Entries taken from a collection
BEGIN

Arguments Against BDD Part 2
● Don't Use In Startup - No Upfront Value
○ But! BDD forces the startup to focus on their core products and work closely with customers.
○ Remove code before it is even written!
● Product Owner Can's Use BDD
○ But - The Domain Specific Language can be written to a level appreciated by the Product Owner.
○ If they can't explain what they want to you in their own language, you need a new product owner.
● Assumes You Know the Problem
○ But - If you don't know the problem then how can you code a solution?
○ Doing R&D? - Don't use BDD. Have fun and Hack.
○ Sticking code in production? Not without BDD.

END

» **ABOUT THIS EXERCISE**
Find the string "written" in the entries above and return each line that holds it.

» **TASK ANSWER**
○ Remove code before it is even written!
○ But - The Domain Specific Language can be written to a level appreciated by the Product Owner.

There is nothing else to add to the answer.